In Jul–Oct/18, industrial production increased +1.2% against the same period of last year, half the rate achieved in the first six months of 2018 (+2.2%) and almost ¼ of the growth rate of the second part of 2017 (+4.1%). The main drivers of this evolution were semi-durable and non-durable consumer goods, which returned to the red (-0.2% in Jul–Oct/18) and intermediate goods, with a notable deceleration (+0.5%), expressing a loss of dynamism in the sector as a whole.
Regionally, São Paulo's performance was also negative: -1.5% in Jul–Oct/18, which causes concern for the recovery of the industry as a whole, since the state's industrial park is the largest and most diversified in the country. However, São Paulo is not alone in the red. It was also the case of Amazonas, Minas Gerais and Goiás, while other areas, such as Rio de Janeiro, had positive but weak results.
Real retail sales followed the same path as industrial production and went from a +4.2% high in the second half of 2017 to +2.9% in the first six months of 2018 and, finally, to only +1.3% in Jul–Oct/18 compared to the same period of the previous year. Taking its expanded concept, the evolution was: +7.6%, +5.8% and +4.6%, respectively.
This general path results from a very widespread process throughout the different segments of retail. This may indicate consumption is going through a more general loss of dynamism, reaching both expenditures based on the current income of the population as well as those dependent on credit.

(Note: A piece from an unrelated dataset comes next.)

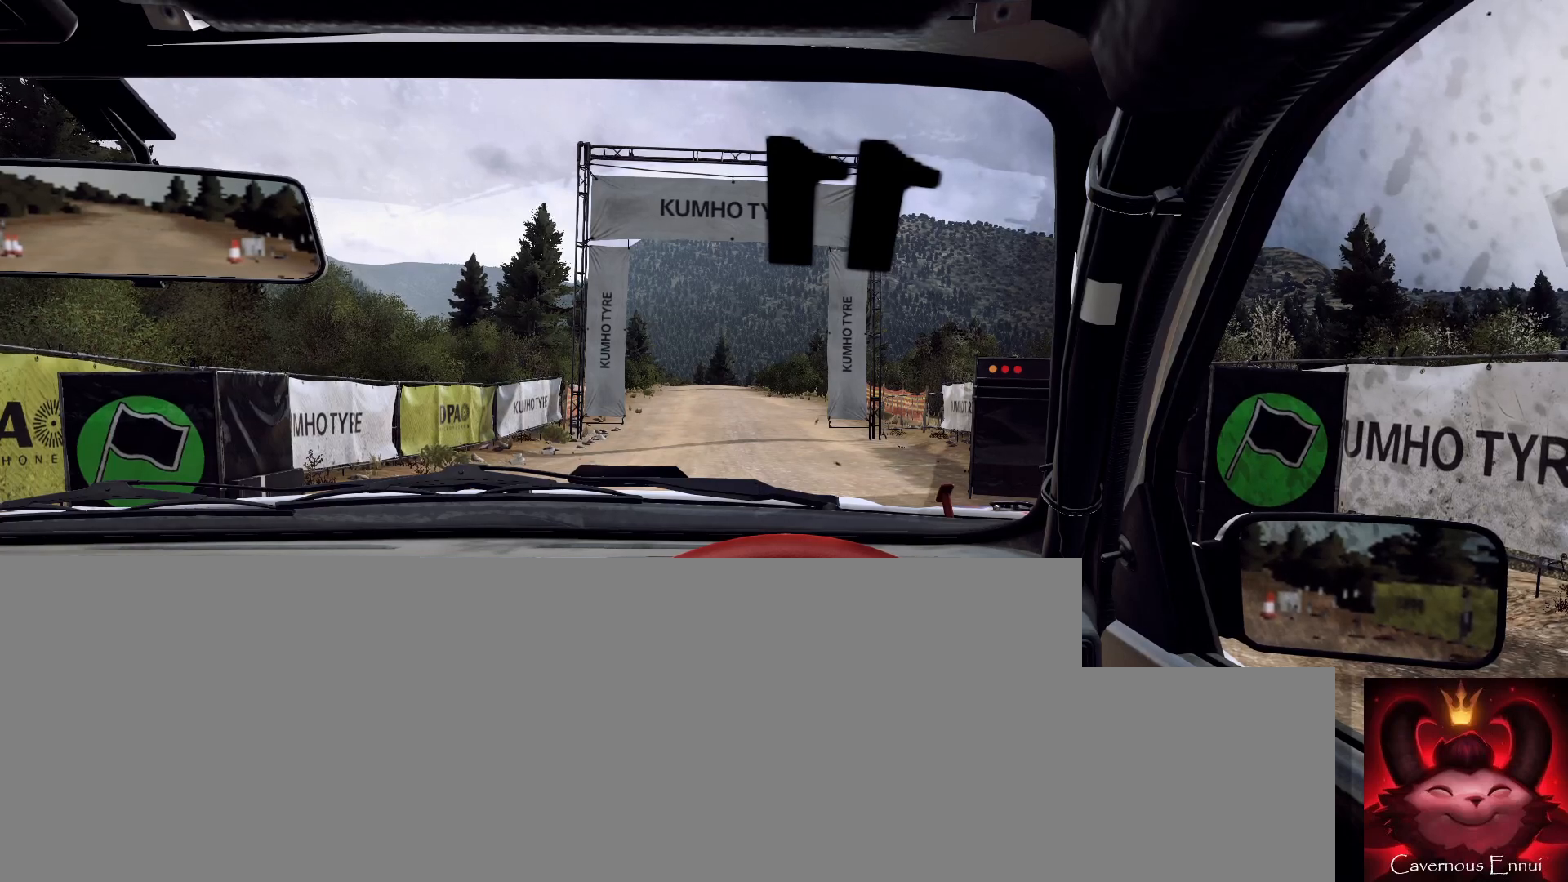
{"buttons": ["R2"], "left_stick": "center", "right_stick": "center", "events": [[500, "right_stick", "center"]]}
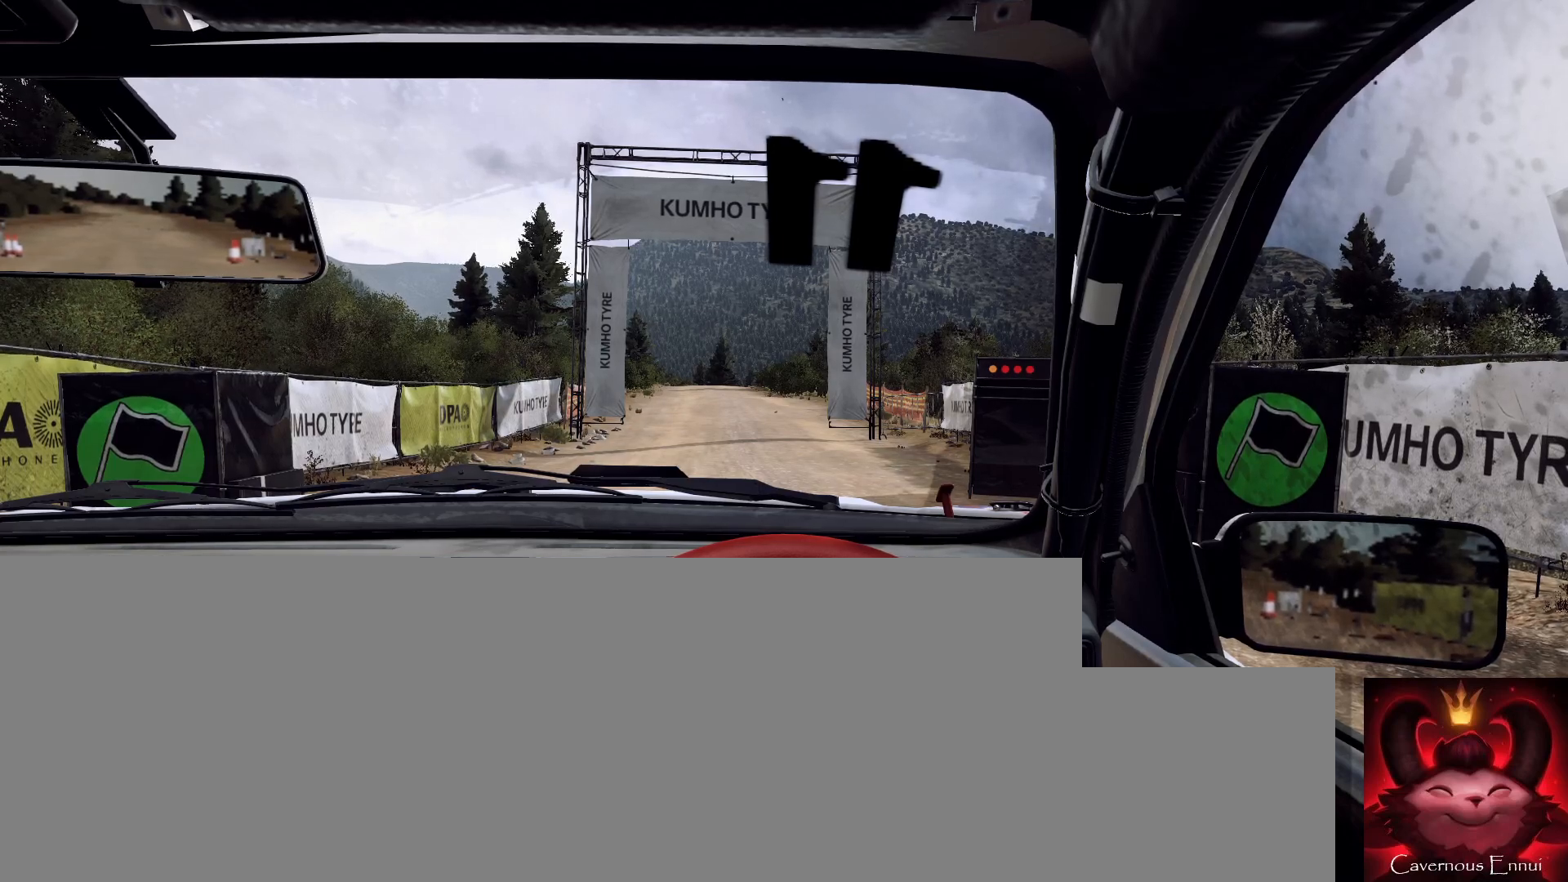
{"buttons": ["R2"], "left_stick": "center", "right_stick": "center", "events": []}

Two retail segments suffered a strong reversal of trajectory and contracted again in Jul–Oct/18: furniture and household appliances (-3.5%), textiles, clothing and footwear (-0.3%, and -3.6% in Jan–Jun/18). Growth in sales of construction material also dropped sharply and fuel and lubricants remained in the red. To a large extent, these were the segments that pulled retail dynamism down.
As for services, they have been moving in the opposite direction and may finish 2018 with stability, putting an end to its recent period of crisis. In Jul–Oct/18, the sector recorded a revenue gain: for now, it was only +0.9%, but enough to cope with the decline of the same magnitude seen in the first half of the year.
Most of its segments also started to grow again in the year-on-year comparison of Jul–Oct/18. The only exception was professional, administrative and complementary services, usually demanded by businesses. It is still positive, however, that their decline is diminishing, reaching -1.2% in Jul–Oct/18.
As the service sector is labor-intensive, its less adverse picture is a sign of favorable overall employment in the country, even though it has still much to recover. However, the sector is also known to generate predominantly informal and low income jobs in many of its segments, which restricts the domestic market's expansion.